To temporarily change the number of file descriptors, run the following command as root:
Sysctl –w fs.file-max = 100000
- mergeFactor: Increasing the
mergeFactor
can cause a large number of segments to be merged in one go. This will speed up indexing but slow down searching. If the merge factor is too large, we may run out of file descriptors, and this may even slow down indexing as there would be lots of disk I/O during merging.

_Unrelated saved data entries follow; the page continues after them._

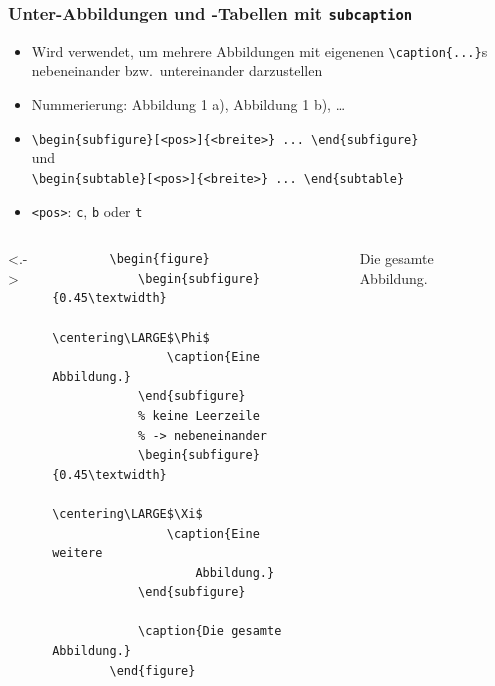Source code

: \begin{frame}[<+->][fragile]
	\frametitle{Unter-Abbildungen und -Tabellen mit \texttt{subcaption}}
	\begin{itemize}
		\item Wird verwendet, um mehrere Abbildungen mit eigenenen \lstinline!\caption{...}!s nebeneinander bzw.\ untereinander darzustellen
		\item Nummerierung: Abbildung 1 a), Abbildung 1 b), \dots
		\item \lstinline!\begin{subfigure}[<pos>]{<breite>} ... \end{subfigure}!\\
		und\\
		\lstinline!\begin{subtable}[<pos>]{<breite>} ... \end{subtable}!
		\item \lstinline!<pos>!: \lstinline!c!, \lstinline!b! oder \lstinline!t!
	\end{itemize}
\end{frame}


\begin{frame}[<+->][fragile]
	\begin{columns}<.->
		\lstset{basicstyle=\footnotesize\ttfamily, frame=L, numbers=left, xleftmargin=0.5cm}
		\begin{lstlisting}
		\begin{figure}
		    \begin{subfigure}{0.45\textwidth}
		        \centering\LARGE$\Phi$
		        \caption{Eine Abbildung.}
		    \end{subfigure}
		    % keine Leerzeile
		    % -> nebeneinander
		    \begin{subfigure}{0.45\textwidth}
		        \centering\LARGE$\Xi$
		        \caption{Eine weitere
		            Abbildung.}
		    \end{subfigure}
		    
		    \caption{Die gesamte Abbildung.}
		\end{figure}
		\end{lstlisting}
		\begin{figure}

			\caption{Die gesamte Abbildung.}
		\end{figure}
	\end{columns}
	
	\bigskip
\end{frame}

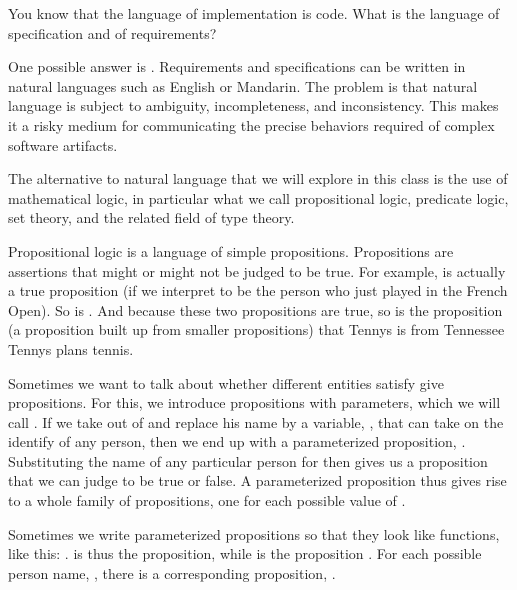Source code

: \documentclass[letterpaper,10pt,english]{sphinxmanual}
\begin{document}
You know that the language of implementation is code. What is the
language of specification and of requirements?

One possible answer is . Requirements and
specifications can be written in natural languages such as English or
Mandarin. The problem is that natural language is subject to
ambiguity, incompleteness, and inconsistency. This makes it a risky
medium for communicating the precise behaviors required of complex
software artifacts.

The alternative to natural language that we will explore in this class
is the use of mathematical logic, in particular what we call propositional
logic, predicate logic, set theory, and the related field of type theory.

Propositional logic is a language of simple propositions. Propositions
are assertions that might or might not be judged to be true. For
example,  is actually a true
proposition (if we interpret  to be the person who just played
in the French Open).  So is . And because
these two propositions are true, so is the  proposition (a
proposition built up from smaller propositions) that Tennys is from
Tennessee  Tennys plans tennis.

Sometimes we want to talk about whether different entities satisfy
give propositions. For this, we introduce propositions with parameters,
which we will call . If we take  out of  and replace his name by a variable, , that can take
on the identify of any person, then we end up with a parameterized
proposition, . Substituting the name of any particular
person for  then gives us a proposition  that we
can judge to be true or false. A parameterized proposition thus gives
rise to a whole family of propositions, one for each possible value of
.

Sometimes we write parameterized propositions so that they look like
functions, like this: .  is thus
the proposition,  while  is
the proposition . For each possible person name,
, there is a corresponding proposition, .
\end{document}

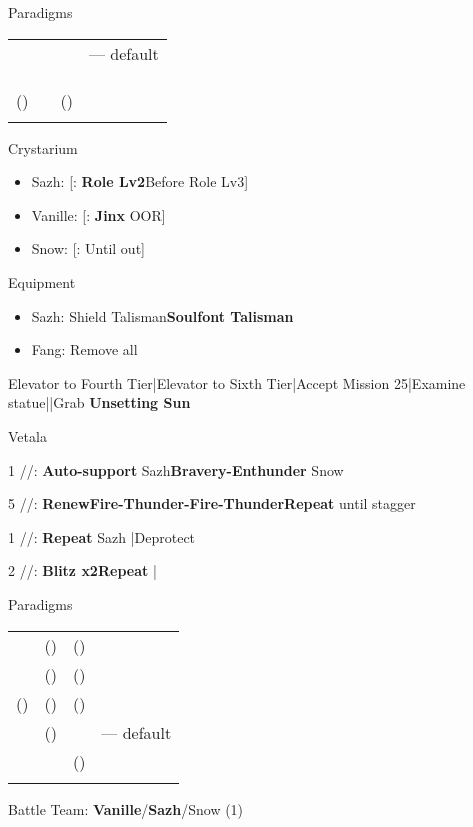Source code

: \begin{menu}
	\item Paradigms
	\begin{tabular}{cccl}
		\syn   & \sab & \rav   & --- default \\
		\com   & \med & \com   &             \\
		\syn   & \med & \com   &             \\
		\com   & \sab & \com   &             \\
		(\rav) & \sab & (\rav) &             \\
		\com   & \rav & \com   &
	\end{tabular}
	\item Crystarium
	\begin{itemize}
		\item Sazh: [\rav: \textbf{Role Lv2}\to Before Role Lv3]
		\item Vanille: [\sab: \textbf{Jinx} OOR]
		\item Snow: [\sen: Until out]
	\end{itemize}
	\item Equipment
	\begin{itemize}
		\item Sazh: Shield Talisman\to \textbf{Soulfont Talisman}
		\item Fang: Remove all
	\end{itemize}
\end{menu}
\begin{mainlist}
	\item Elevator to Fourth Tier|Elevator to Sixth Tier|Accept Mission 25|Examine statue|\skip|Grab \textbf{Unsetting Sun}
\end{mainlist}
\begin{fight}{Vetala}
	\item [1] \syn/\sab/\rav: \textbf{Auto-support} Sazh\to \textbf{Bravery-Enthunder} Snow
	\item [5] \rav/\sab/\rav: \textbf{Renew}\to \textbf{Fire-Thunder-Fire-Thunder}\to \textbf{Repeat} until stagger
	\item [1] \syn/\sab/\rav: \textbf{Repeat} Sazh |Deprotect
	\item [2] \com/\med/\com: \textbf{Blitz x2}\to \textbf{Repeat} |\skip
\end{fight}
\begin{menu}
	\item Paradigms
	\begin{tabular}{cccl}
		\syn   & (\rav) & (\sen) &             \\
		\com   & (\rav) & (\rav) &             \\
		(\rav) & (\rav) & (\sen) &             \\
		\com   & (\rav) & \com   & --- default \\
		\rav   & \sab   & (\sen) &             \\
		\com   & \rav   & \com   &
	\end{tabular}
	\item Battle Team: \textbf{Vanille}/\textbf{Sazh}/Snow (1)
\end{menu}
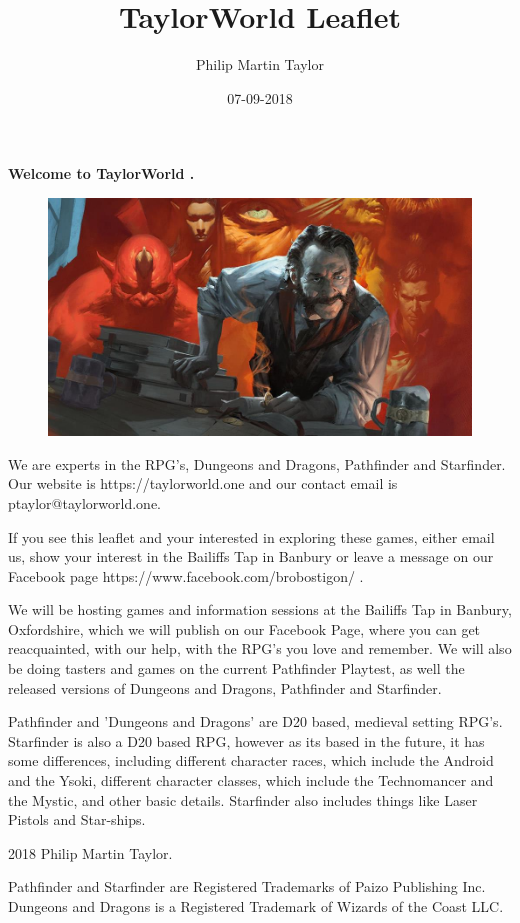 \documentclass[12pt,a4paper]{book}
\date{07-09-2018}
\author{Philip Martin Taylor}
\title{TaylorWorld Leaflet}
\begin{document}
\begin{center}
\textbf{Welcome to TaylorWorld \texttrademark.}
\end{center}
\begin{figure}[h]
  \centering
  \includegraphics[scale=0.15]{alchemist.jpg}
\end{figure}
\begin{flushleft}
We are experts in the RPG's, Dungeons and Dragons, Pathfinder and Starfinder. Our website is https://taylorworld.one and our contact email is ptaylor@taylorworld.one.
\end{flushleft}
\begin{flushleft}
  If you see this leaflet and your interested in exploring these games, either email us, show your interest in the Bailiffs Tap in Banbury or leave a message on our Facebook page https://www.facebook.com/brobostigon/ .
\end{flushleft}
\begin{flushleft}
 We will be hosting games and information sessions at the Bailiffs Tap in Banbury, Oxfordshire, which we will publish on our Facebook Page, where you can get reacquainted, with our help, with the RPG's you love and remember. We will also be doing tasters and games on the current Pathfinder Playtest, as well the released versions of Dungeons and Dragons, Pathfinder and Starfinder.
\end{flushleft}
\begin{flushleft}
  Pathfinder and 'Dungeons and Dragons' are D20 based, medieval setting RPG's. Starfinder is also a D20 based RPG, however as its based in the future, it has some differences, including different character races, which include the Android and the Ysoki, different character classes, which include the Technomancer and the Mystic, and other basic details. Starfinder also includes things like Laser Pistols and Star-ships.
\end{flushleft}
\begin{center}
  \textcopyright{} 2018 Philip Martin Taylor.
\end{center}
\begin{center}
  Pathfinder and Starfinder are Registered Trademarks of Paizo Publishing Inc. Dungeons and Dragons is a Registered Trademark of Wizards of the Coast LLC.
\end{center}
\end{document}
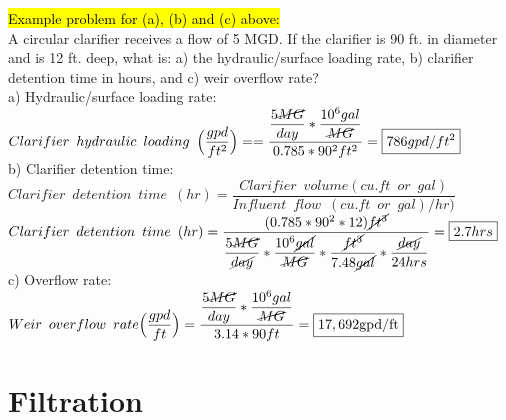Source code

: \documentclass{article}
\begin{document}
\begin{itemize}
\hl{Example problem for (a), (b) and (c) above:}\\
		\vspace{0.2cm}
A circular clarifier receives a flow of 5 MGD.  If the clarifier is 90 ft. in diameter and is 12 ft. deep, what is: a) the hydraulic/surface loading rate, b) clarifier detention time in hours, and c) weir overflow rate?\\
		\vspace{0.2cm}
a) Hydraulic/surface loading rate:\\
$Clarifier \enspace hydraulic \enspace loading \enspace 	\Big(\dfrac{gpd}{ft^2}\Big) ==\dfrac{\dfrac{5\cancel{MG}}{{day}}*\dfrac{10^6gal}{\cancel{MG}}}{0.785*90^2 ft^2}=\boxed{786gpd/ft^2}$\\
		\vspace{0.5cm}
b) Clarifier detention time:\\
$Clarifier \enspace detention \enspace time \enspace (hr) = 	\dfrac{ Clarifier \enspace volume (cu.ft \enspace or \enspace gal)}{Influent \enspace flow \enspace (cu.ft \enspace or \enspace gal)/hr)}$\\
		\vspace{0.2cm}
$Clarifier \enspace detention \enspace time \enspace (hr) = 	\dfrac{(0.785*90^2*12)\cancel{ft^3}}{\dfrac{5\cancel{MG}}{\cancel{day}}*\dfrac{10^6\cancel{gal}}{\cancel{MG}}*\dfrac{\cancel{ft^3}}{7.48\cancel{gal}}*\dfrac{\cancel{day}}{24hrs}}=\boxed{2.7hrs}$\\
		\vspace{0.5cm}
c) Overflow rate:\\
		\vspace{0.2cm} 
$Weir \enspace overflow \enspace rate \Big(\dfrac{gpd}{ft}\Big) =\dfrac{\dfrac{5\cancel{MG}}{{day}}*\dfrac{10^6gal}{\cancel{MG}}}{3.14*90 ft}=\boxed{17,692 \mathrm{gpd}/\mathrm{ft}}$\\
\end{itemize}

\section{Filtration}
\end{document}
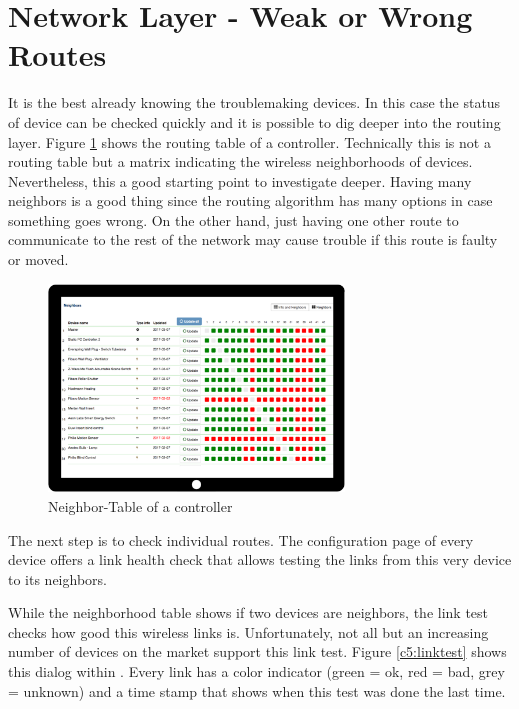 \section{Network Layer - Weak or Wrong Routes}

It is the best already knowing the troublemaking devices. In this case the status of device 
can be checked quickly and it is possible to dig deeper into the routing layer. 
Figure \ref{c5:neighbortable} shows the routing table of a controller. Technically 
this is not a routing table but a matrix indicating the wireless neighborhoods of devices.
Nevertheless, this a good starting point to investigate deeper. Having many neighbors 
is a good thing since the routing algorithm has many options in case something goes 
wrong. On the other hand, just having one other route to communicate to the rest of 
the network may cause trouble if this route is faulty or moved.

\begin{figure}
\begin{center}
\includegraphics[width=0.7\textwidth]{pngs/cap8/c3neighbortable.png}
\caption{Neighbor-Table of a controller}
\label{c5:neighbortable}
\end{center}
\end{figure}

The next step is to check individual routes. The configuration page of every device offers 
a link health check that allows testing the links from this very device to its neighbors.

While the neighborhood table shows if two devices are neighbors, the link test checks how
 good this wireless links is. Unfortunately, not all but an increasing number of devices 
 on the market support this link test. Figure \ref{c5:linktest} shows this dialog 
 within \zweui. Every link has a color indicator (green = ok, 
 red = bad, grey = unknown) and a time stamp that shows when this test was done the 
 last time.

It is generally recommended to keep the merge factor constant or lower it to improve searching.
Planning your commit strategy
Disable the
autocommit
property during indexing so that commit can be done manually. Autocommit can be a pain as it can cause too frequent commits. Instead, committing manually can reduce the overhead during commits by decreasing the number of commits. Autocommit can be disabled in the solrconfig.xml
file by setting the <autocommit><maxtime>
properties to a very large value.
Another strategy would be to configure the <autocommit><maxtime>
properties to a large value and use the autoSoftCommit
property for short-time commits to disk. Soft commits are faster as the commit is not synced to disk. Soft commits are used to enable near real time search.
We can also use the commitWithin
tag instead of the autoSoftCommit
tag. The former forces documents to be added to Solr via soft commit at certain intervals of time. The commitWithin
tag can also be used with hard commits via the following configuration:
<commitWithin><softCommit>false</softCommit></commitWithin>
Avoid using the autoSoftCommit
/ autoCommit
/ commitWithin
tags while adding bulk documents as it has a major performance impact.
Using better hardware
Indexing involves lots of disk I/O. Therefore, it can be improved by using a local file system instead of a remote file system. Also, using better hardware with higher IO capability, such as Solid State Drive (SSD), can improve writes and speed up the indexing process.
Distributed indexing
When dealing with large amounts of data to be indexed, in addition to speeding up the indexing process, we can work on distributed indexing. Distributed indexing can be done by creating multiple indexes on different machines and finally merging them into a single, large index. Even better would be to create the separate indexes on different Solr machines and use Solr sharding to query the indexes across multiple shards.
For example, an index of 10 million products can be broken into smaller chunks based on the product ID and can be indexed over 10 machines, with each indexing a million products. While searching, we can add these 10 Solr servers as shards and distribute our search queries over these machines.